En un país donde el facilismo y la falsa visión, así como el oportunismo mezclado con clientelismo se ha vuelto común, sobre todo en las esferas políticas y algunos ámbitos de la vida social y económica, nuestros jóvenes requieren figuras fuertes y ejemplos de entereza, sacrificio y persistencia.


La faceta deportiva de Andrey da cuenta de su gran capacidad como ser humano, de un hombre que es capaz de no abandonar la competencia aun en momentos en los que cualquier otro lo hubiese hecho. El dolor de sus travesías, muchas veces en solitario para poder completar el Tour de Francia o sus caídas, en el Giro en momentos claves de su carrera, lo han hecho un ciclista fuerte, un hombre de hierro, algo que ha quedado demostrado al enfrentarse muchas veces solo, a los mejores equipos y pedalistas del mundo.
Andrey, como tantos otros destacados costarricenses, es un claro ejemplo del valor de la perseverancia, la consistencia, el esfuerzo diario por mejorar.

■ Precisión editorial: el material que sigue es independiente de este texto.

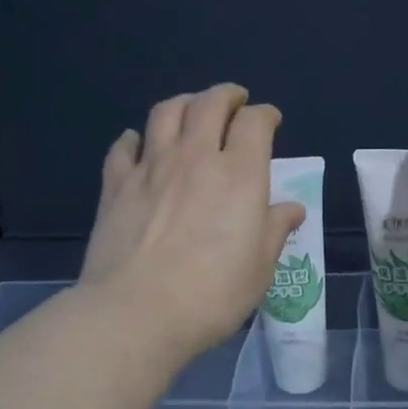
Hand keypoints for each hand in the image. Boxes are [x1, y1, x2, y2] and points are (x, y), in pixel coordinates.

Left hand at [79, 84, 303, 366]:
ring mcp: (151, 167)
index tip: (269, 121)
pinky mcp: (115, 185)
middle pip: (209, 104)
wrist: (136, 312)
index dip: (265, 115)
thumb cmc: (211, 295)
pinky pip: (124, 147)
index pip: (255, 123)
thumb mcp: (259, 269)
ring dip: (184, 103)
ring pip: (166, 112)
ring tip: (191, 110)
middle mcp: (195, 157)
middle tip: (234, 102)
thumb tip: (291, 208)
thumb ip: (275, 230)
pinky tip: (139, 144)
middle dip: (226, 96)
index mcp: (239, 174)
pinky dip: (135, 138)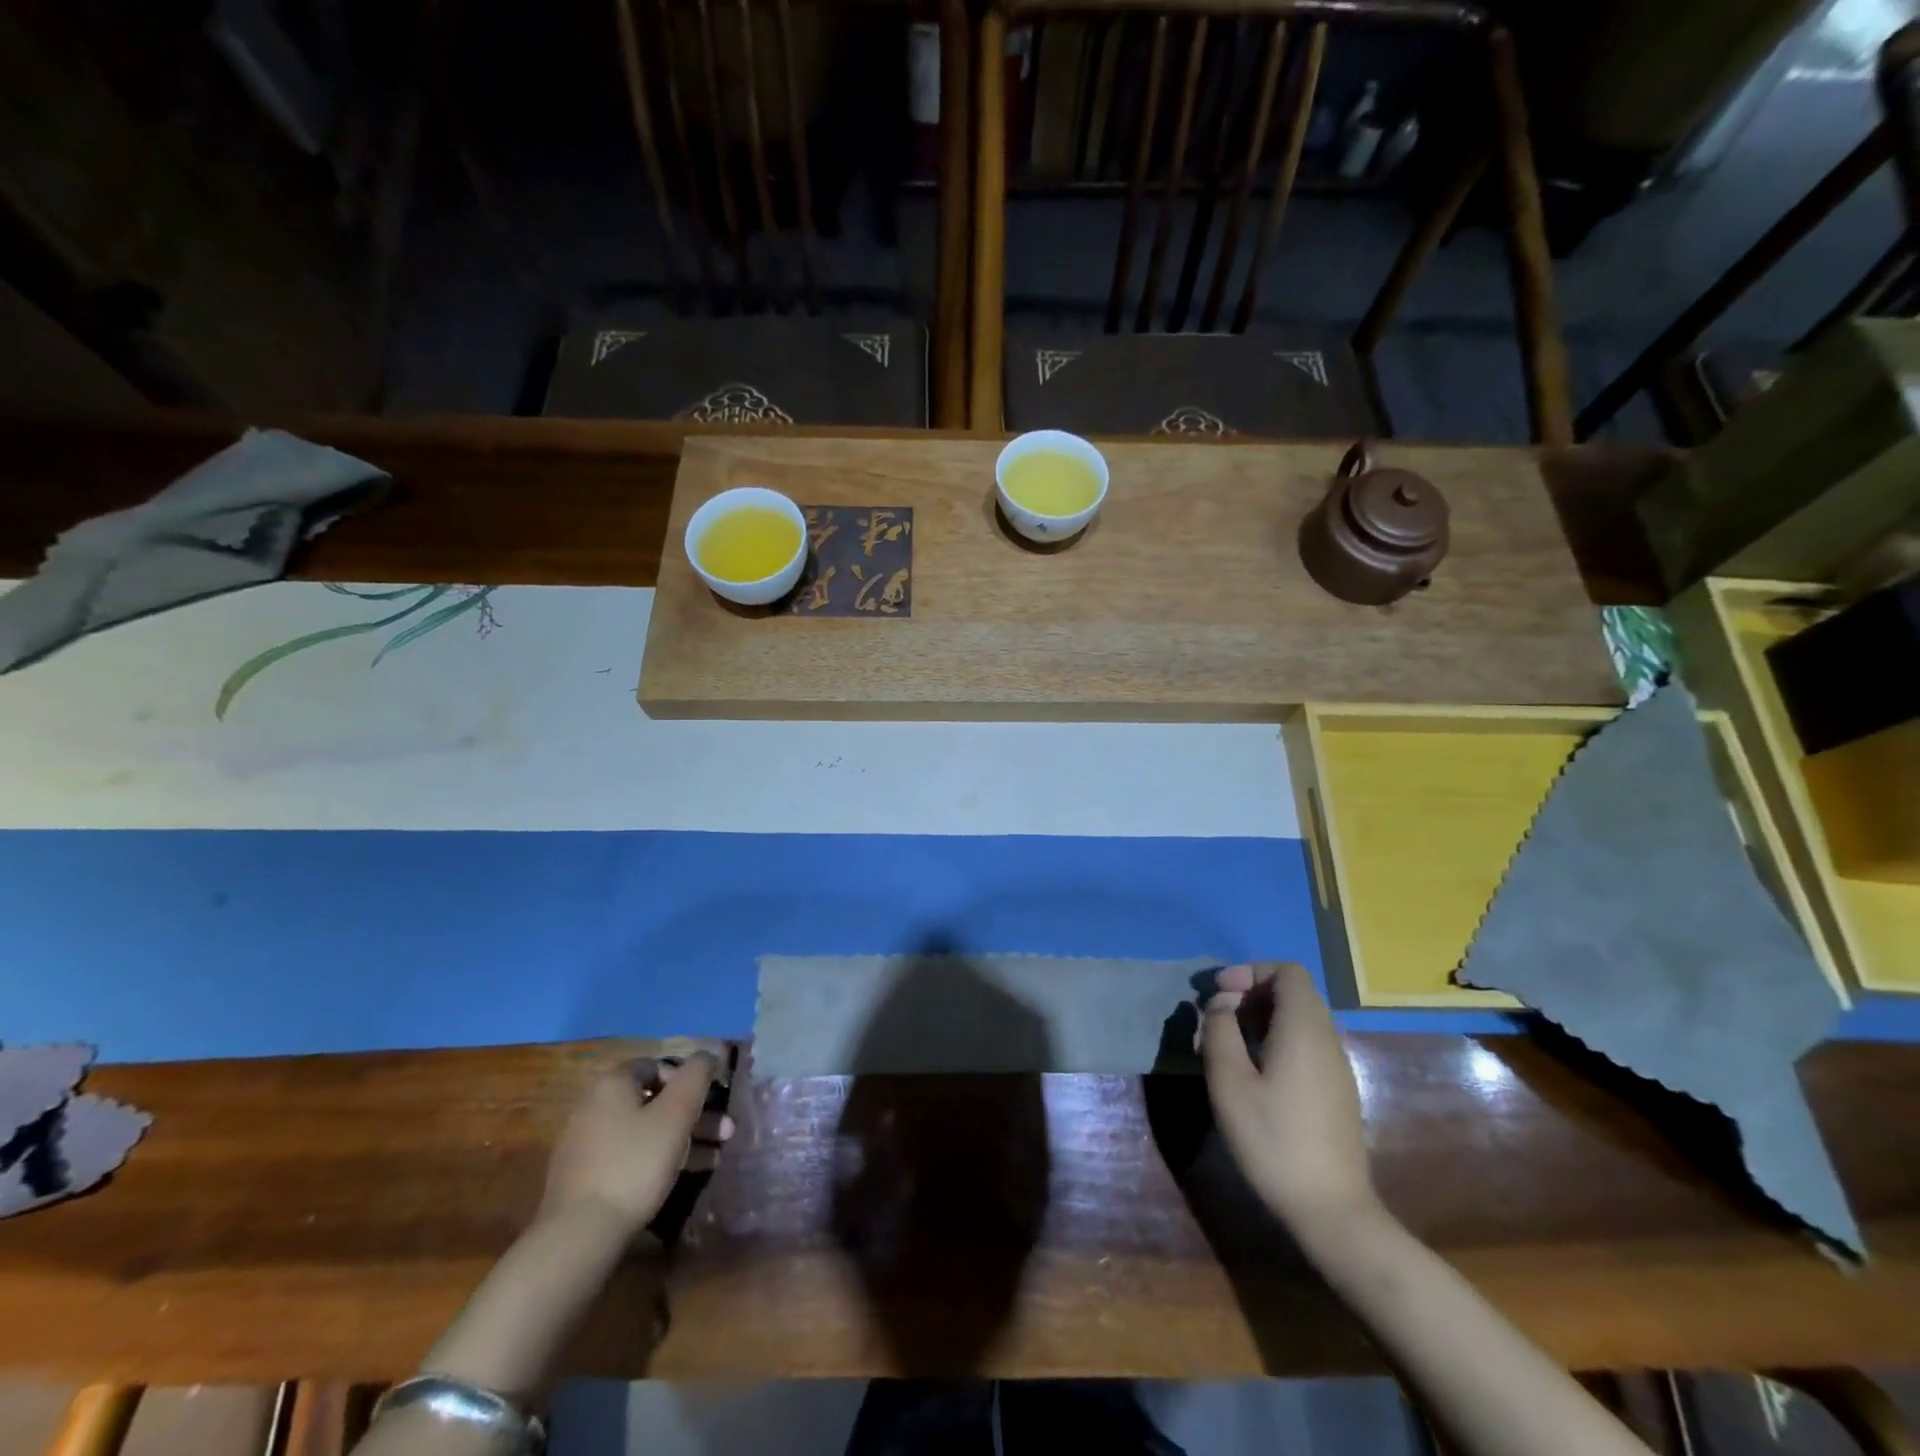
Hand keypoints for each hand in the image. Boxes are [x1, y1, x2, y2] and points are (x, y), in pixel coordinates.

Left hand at [537, 1054, 734, 1236]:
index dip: (689, 1080)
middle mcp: (594, 1106)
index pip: (658, 1066)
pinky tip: (683, 1175)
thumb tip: (707, 1055)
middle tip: (725, 1131)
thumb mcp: (676, 1113)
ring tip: (715, 1157)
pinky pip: (630, 1155)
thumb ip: (696, 1076)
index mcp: (613, 1083)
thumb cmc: (635, 1163)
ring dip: (682, 1138)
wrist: (578, 1235)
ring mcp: (586, 1144)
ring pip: (645, 1130)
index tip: (712, 1100)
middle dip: (693, 1114)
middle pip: (654, 1101)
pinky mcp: (585, 1178)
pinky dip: (657, 1159)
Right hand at [1198, 963, 1375, 1228]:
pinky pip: (1306, 1044)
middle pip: (1293, 992)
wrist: (1331, 1210)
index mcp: (1304, 1028)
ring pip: (1299, 1019)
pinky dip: (1276, 1039)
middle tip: (1215, 1017)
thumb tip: (1218, 1007)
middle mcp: (1327, 1038)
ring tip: (1226, 1043)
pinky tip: (1252, 1070)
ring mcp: (1336, 1066)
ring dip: (1260, 1018)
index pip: (1287, 972)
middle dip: (1250, 993)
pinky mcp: (1336, 1091)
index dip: (1250, 972)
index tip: (1219, 993)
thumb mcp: (1229, 1081)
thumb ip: (1219, 1031)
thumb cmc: (1273, 1139)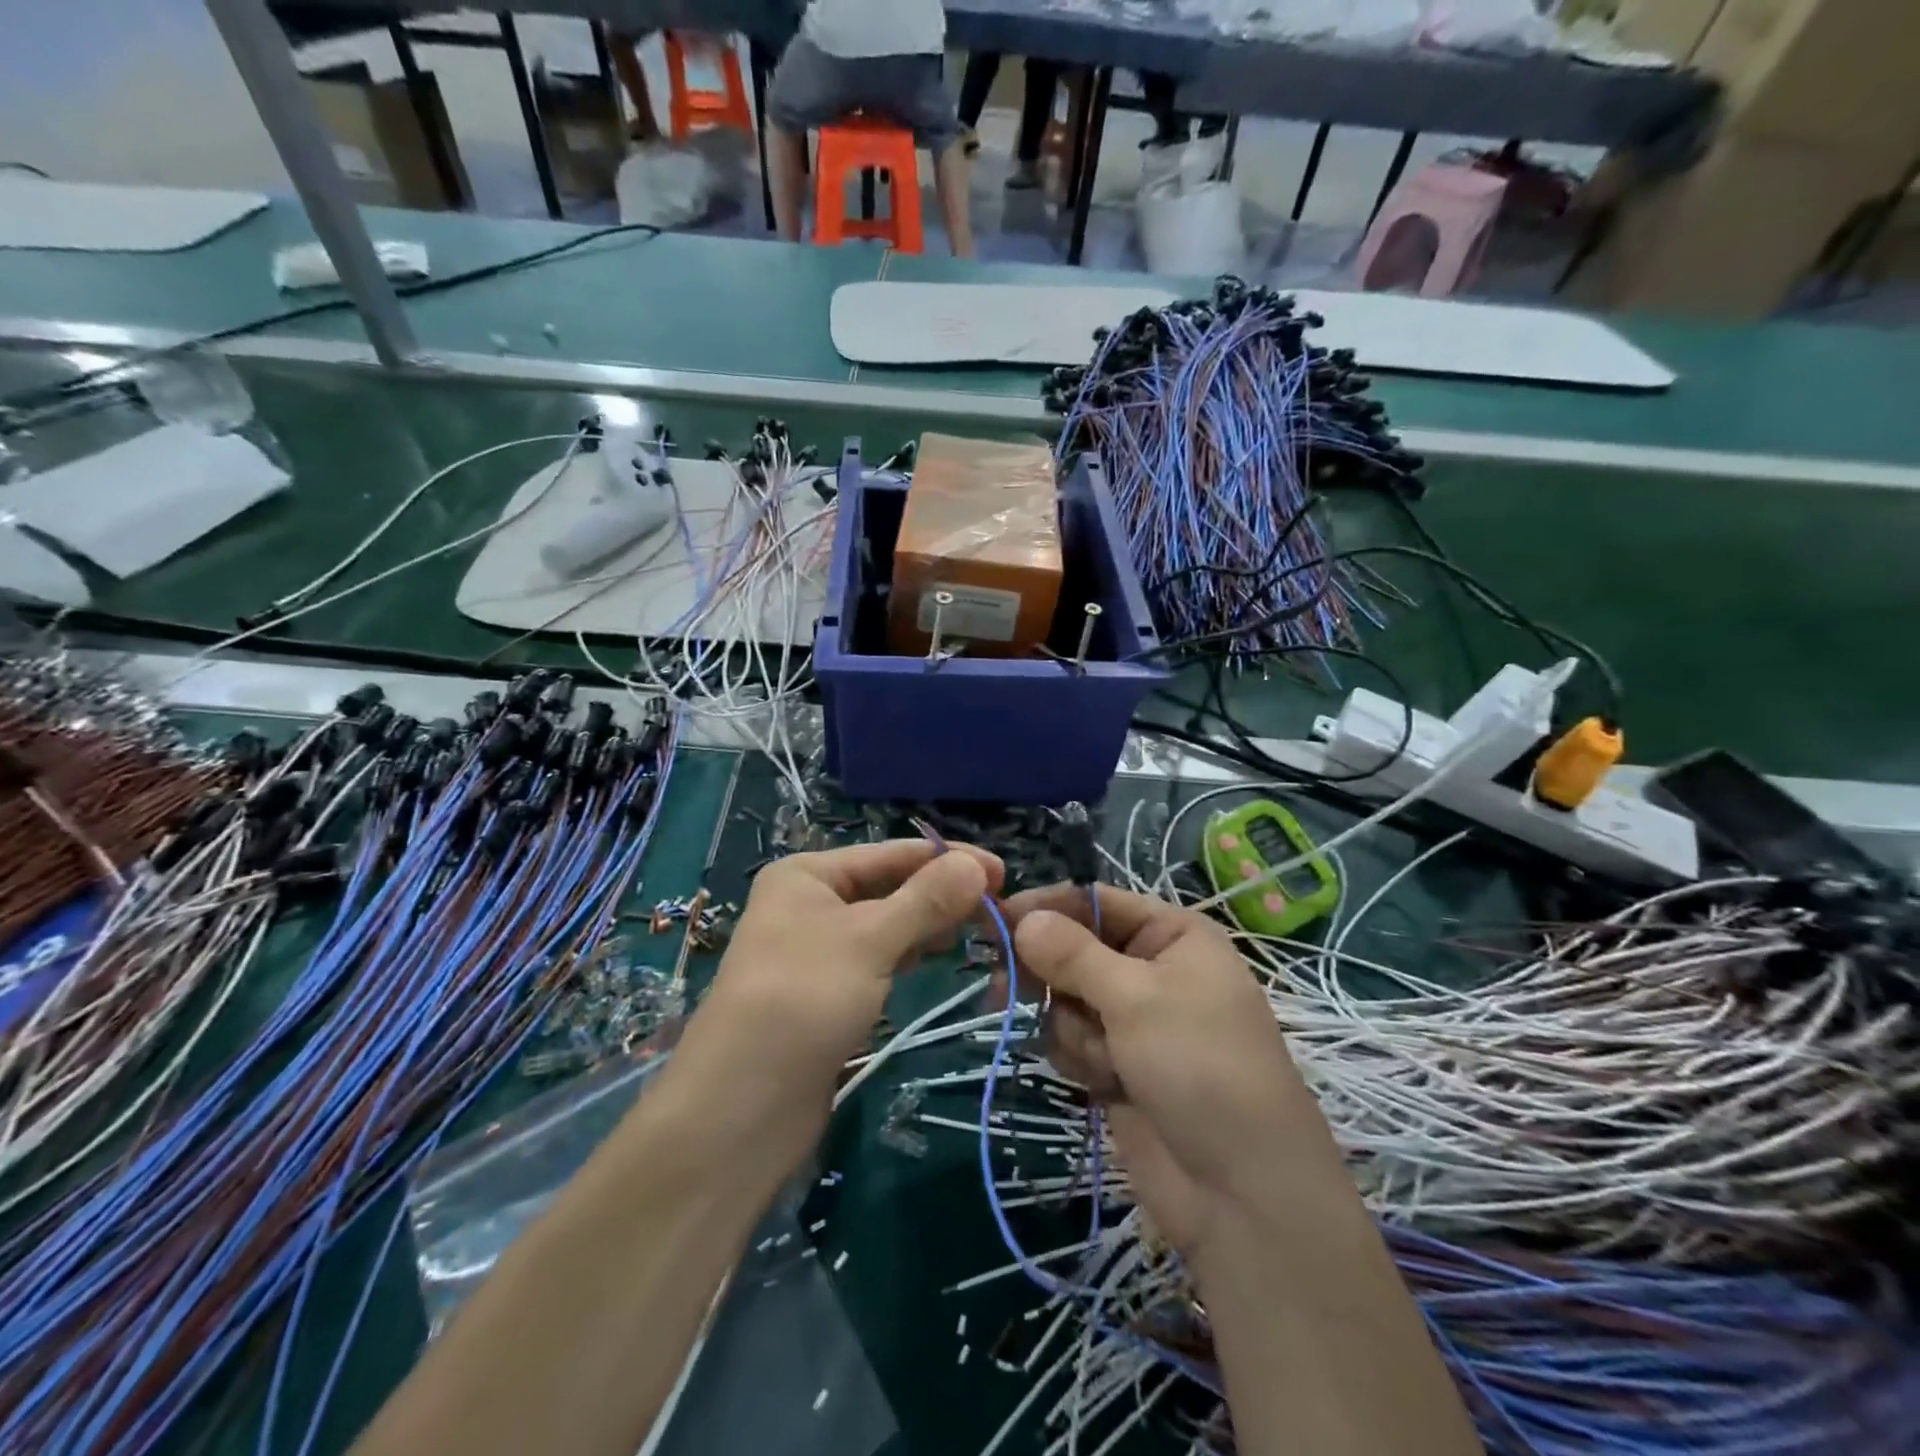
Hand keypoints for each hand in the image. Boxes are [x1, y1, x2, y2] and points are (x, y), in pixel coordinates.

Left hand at [678, 840, 1001, 1156]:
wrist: (741, 1107)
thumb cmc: (803, 999)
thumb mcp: (869, 939)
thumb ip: (926, 900)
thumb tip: (977, 866)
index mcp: (808, 874)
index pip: (890, 854)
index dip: (947, 859)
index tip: (1003, 872)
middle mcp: (810, 904)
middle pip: (890, 887)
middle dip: (941, 893)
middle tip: (999, 907)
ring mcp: (818, 950)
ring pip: (887, 924)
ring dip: (929, 924)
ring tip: (980, 929)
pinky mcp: (829, 992)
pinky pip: (879, 958)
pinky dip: (909, 954)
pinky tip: (938, 957)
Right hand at [1007, 885, 1344, 1263]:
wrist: (1241, 1193)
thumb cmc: (1200, 1068)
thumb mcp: (1136, 998)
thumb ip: (1072, 954)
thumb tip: (1022, 917)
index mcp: (1172, 935)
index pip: (1095, 901)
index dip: (1046, 907)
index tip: (996, 918)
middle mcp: (1152, 969)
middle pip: (1074, 949)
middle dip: (1048, 972)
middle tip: (1003, 986)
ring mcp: (1134, 1020)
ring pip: (1066, 998)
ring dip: (1072, 1027)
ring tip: (1105, 1059)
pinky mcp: (1118, 1064)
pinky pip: (1072, 1040)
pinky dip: (1079, 1057)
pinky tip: (1105, 1084)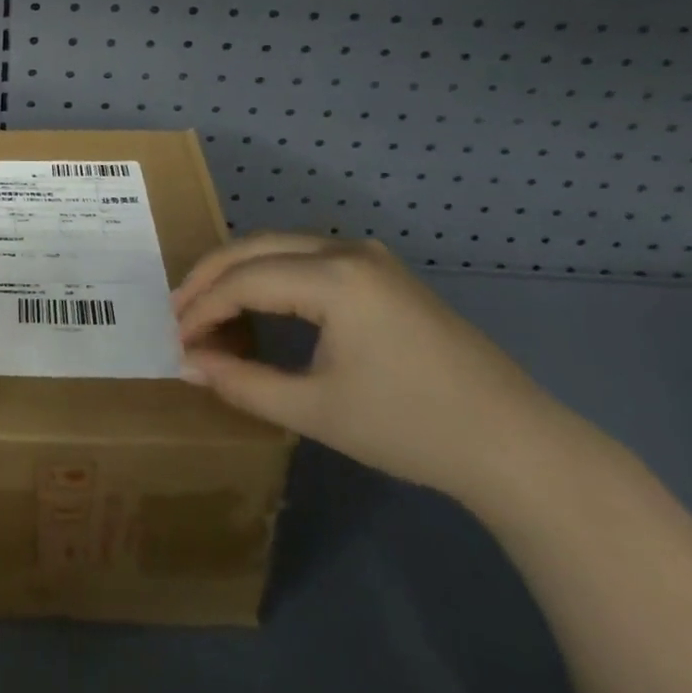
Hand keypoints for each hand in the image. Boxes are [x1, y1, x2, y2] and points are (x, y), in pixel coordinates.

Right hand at [174, 234, 565, 504]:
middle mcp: (347, 250)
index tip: (175, 337)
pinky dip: (274, 274)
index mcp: (333, 277)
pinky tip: (262, 302)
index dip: (203, 307)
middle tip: (179, 310)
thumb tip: (187, 365)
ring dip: (242, 271)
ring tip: (210, 306)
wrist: (516, 445)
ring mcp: (369, 256)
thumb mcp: (317, 411)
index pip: (245, 280)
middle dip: (212, 276)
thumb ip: (244, 383)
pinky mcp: (383, 272)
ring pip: (282, 247)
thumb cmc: (412, 428)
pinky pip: (310, 258)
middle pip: (257, 247)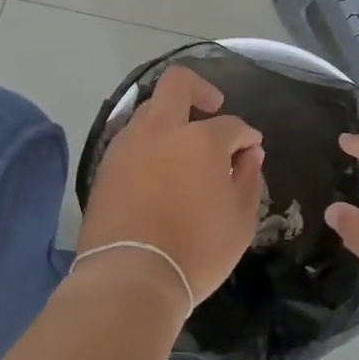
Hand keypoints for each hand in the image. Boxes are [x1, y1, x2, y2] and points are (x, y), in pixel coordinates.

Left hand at [78, 66, 264, 306]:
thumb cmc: (196, 250)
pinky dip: (149, 142)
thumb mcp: (240, 220)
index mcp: (200, 139)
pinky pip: (132, 138)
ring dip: (170, 117)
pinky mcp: (106, 164)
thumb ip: (248, 179)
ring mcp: (129, 143)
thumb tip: (250, 153)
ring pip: (150, 109)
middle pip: (178, 83)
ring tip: (184, 147)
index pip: (231, 124)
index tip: (252, 148)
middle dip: (200, 88)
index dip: (246, 134)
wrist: (130, 276)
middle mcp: (162, 129)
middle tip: (213, 109)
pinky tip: (158, 168)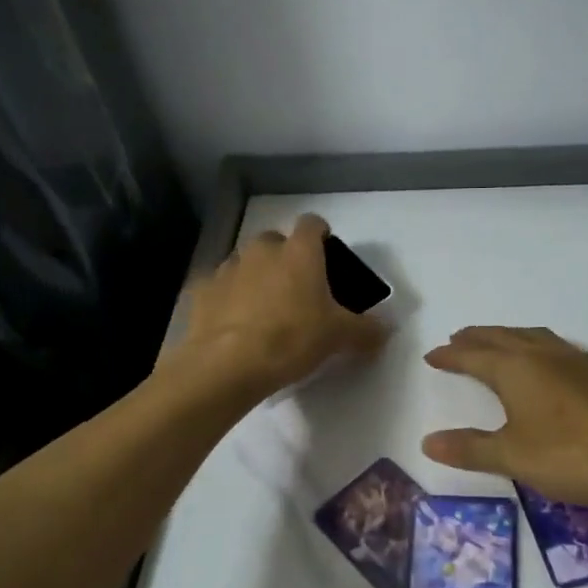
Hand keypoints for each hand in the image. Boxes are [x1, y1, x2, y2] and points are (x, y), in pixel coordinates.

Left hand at [171, 214, 387, 402]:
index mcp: (299, 252)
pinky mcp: (201, 290)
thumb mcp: (339, 337)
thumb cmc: (292, 339)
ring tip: (262, 310)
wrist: (228, 363)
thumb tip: (386, 328)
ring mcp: (227, 268)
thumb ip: (366, 329)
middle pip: (275, 242)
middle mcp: (261, 249)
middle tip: (296, 290)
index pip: (312, 224)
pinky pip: (219, 288)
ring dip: (255, 278)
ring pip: (245, 263)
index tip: (326, 253)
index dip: (320, 235)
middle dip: (285, 259)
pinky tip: (233, 325)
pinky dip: (227, 300)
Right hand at [422, 326, 587, 510]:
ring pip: (529, 336)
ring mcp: (574, 360)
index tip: (432, 356)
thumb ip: (470, 448)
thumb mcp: (513, 457)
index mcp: (516, 368)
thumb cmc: (573, 456)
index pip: (473, 355)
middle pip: (500, 337)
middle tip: (456, 340)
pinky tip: (541, 361)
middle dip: (475, 339)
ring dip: (504, 337)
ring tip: (492, 344)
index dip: (450, 356)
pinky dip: (531, 344)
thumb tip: (427, 441)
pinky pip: (551, 345)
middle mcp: (542, 353)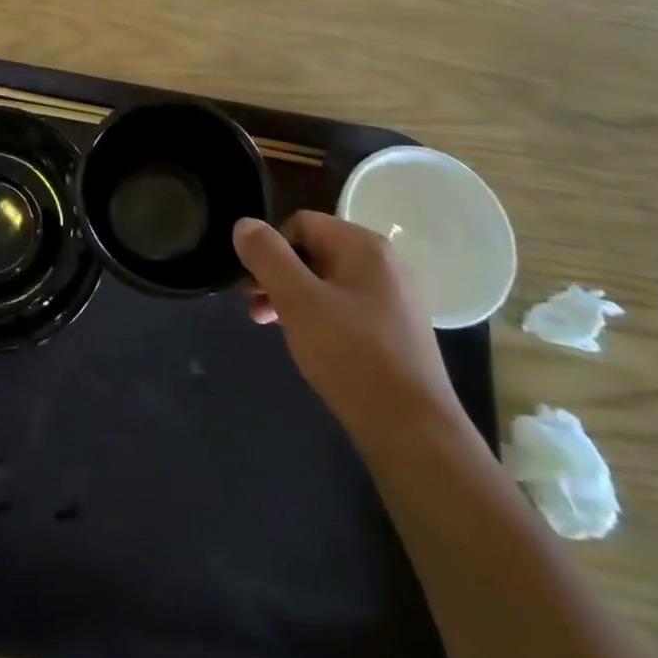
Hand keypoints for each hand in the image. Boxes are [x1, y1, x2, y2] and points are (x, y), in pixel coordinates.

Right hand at [233, 212, 463, 449]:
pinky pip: (346, 308)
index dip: (270, 250)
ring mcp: (395, 298)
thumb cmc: (351, 356)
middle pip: (314, 251)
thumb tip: (243, 224)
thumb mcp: (297, 300)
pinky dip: (320, 318)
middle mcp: (385, 263)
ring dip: (293, 298)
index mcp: (365, 246)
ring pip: (328, 282)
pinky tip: (309, 346)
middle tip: (255, 310)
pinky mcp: (397, 331)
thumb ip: (267, 256)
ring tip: (272, 328)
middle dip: (278, 276)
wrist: (414, 434)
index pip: (301, 223)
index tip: (253, 286)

Competir durante semanas en una carrera que da cuenta no solo de la capacidad física de un atleta, sino de lo que está hecho como ser humano, es clara muestra de su gran logro para este pequeño país.
Sí costarricenses, sigamos el ejemplo de este ramonense que le da una lección al mundo y que ha puesto a Costa Rica en el mapa del ciclismo mundial. Hagamos un esfuerzo adicional cada uno, desde nuestro trabajo, nuestras familias, nuestra posición como estudiantes o ciudadanos. Hagamos valer nuestra nacionalidad y dejemos la mediocridad, la pereza, la doble moral y, sobre todo, el facilismo que impera en nuestro medio social. Grande Andrey por demostrarnos a los ticos que sí se puede.